Turn repositories into Jupyter-enabled Docker images
https://repo2docker.readthedocs.io
BSD 3-Clause "New" or "Revised" License
1.62k stars 360 forks source link

Investigate methods of making R builds faster #412

Closed choldgraf closed 4 years ago

choldgraf commented 6 years ago

I recently spoke with @karthik who mentioned that our R builds (with install_packages) seems to be going really slowly. There could be a couple problems which I'll list here:

It's possible to install some R packages in Ubuntu much faster by installing binaries. We could recommend this in the documentation for specifying R packages and such...

relevant blog post: http://dirk.eddelbuettel.com/blog/2017/12/13/

old points:

1. mybinder.org may not have enough RAM which is causing the build to be really slow for certain packages (like the tidyverse). Apparently many R packages have intermediate steps during install that use multiple gigs of RAM. 2. We aren't using some binary packages even though they are available. repo2docker seems to be building everything from source, even though for some packages there are binaries out there. We could investigate to see if this is an option!

betatim commented 6 years ago

From talking to R users it seems that binary packages for linux aren't a thing with CRAN?!? Pointers and contributions would be welcome as it is pretty frustrating to see all these packages being built from source over and over again.

https://www.rdocumentation.org/packages/utils/versions/3.5.1/topics/install.packages mentions binary packages (search for/scroll down to the "binary packages" heading) but also says they don't exist for linux. This seems to be the reason repo2docker compiles stuff from scratch. Not sure how we fix that or why there isn't an equivalent to the manylinux wheels for Python packages. Overall I think more R expertise would be welcome ;)

karthik commented 6 years ago

Here is a relevant post: http://dirk.eddelbuettel.com/blog/2017/12/13/

betatim commented 6 years ago

Thanks. We will need to update our instructions to R users to install APT packages instead of R packages. And potentially check where the packages get installed to and if that will require any more gymnastics with the environment variables for the search paths of R packages.

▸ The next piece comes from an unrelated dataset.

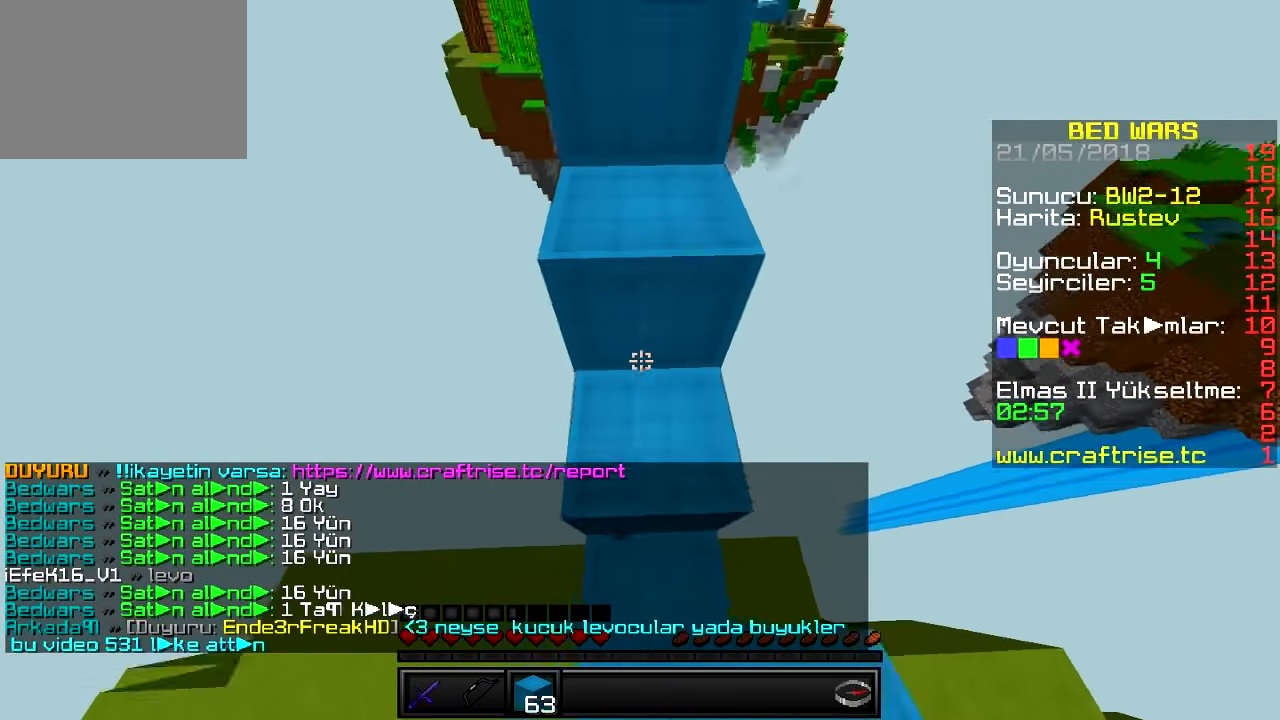
{"keys": ["w"], "events": []}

choldgraf commented 6 years ago

@betatim +1 to that - I think we should add an example (maybe r-fast?) and also update the documentation here: https://repo2docker.readthedocs.io/en/latest/howto/languages.html

betatim commented 6 years ago

https://github.com/betatim/dockerfile-r/tree/use-apt-instead (diff) seems to work but shiny is now broken. I assume there are some dependencies needed that are part of the tidyverse or something?

ryanlovett commented 6 years ago

I've also dealt with slow R-focused image builds. Using distro packages helps but not everything is packaged. When building from source, you need to make sure that the dependencies aren't automatically built from source as well, even if they are already installed as distro packages.

https://github.com/berkeley-dsep-infra/datahub/blob/staging/deployments/datahub/image/install.R

I set upgrade_dependencies = FALSE in devtools::install_github to prevent that.

Unrelated, I also rely on the read-only repositories in the "cran" org to help pin the version for reproducibility. It's often easier than finding the upstream repo.

betatim commented 6 years ago

Another thing to check/update the docs: the Ubuntu package versions will not correspond to the MRAN date set in the runtime.txt.

Chris can we update the top comment with a to do list of these points/things to check?

All these caveats make me wonder if we should leave using Ubuntu packages to get faster installs as an "expert thing you can do if you know you can do it"? For most repositories there should be a lot more launches of already built images than builds. With that in mind and a goal of reproducibility it might be better to go for slow but simpler??

karthik commented 6 years ago

The disconnect with mran is an issue. The big challenge though is that the tidyverse is very popular package and most binder use cases will require it. I agree that it would be critical to make the speed versus reproducibility tradeoff clear.

Slow builds are totally fine but I was having issues with build failures on a real world use case (6-8 medium to large(ish) packages)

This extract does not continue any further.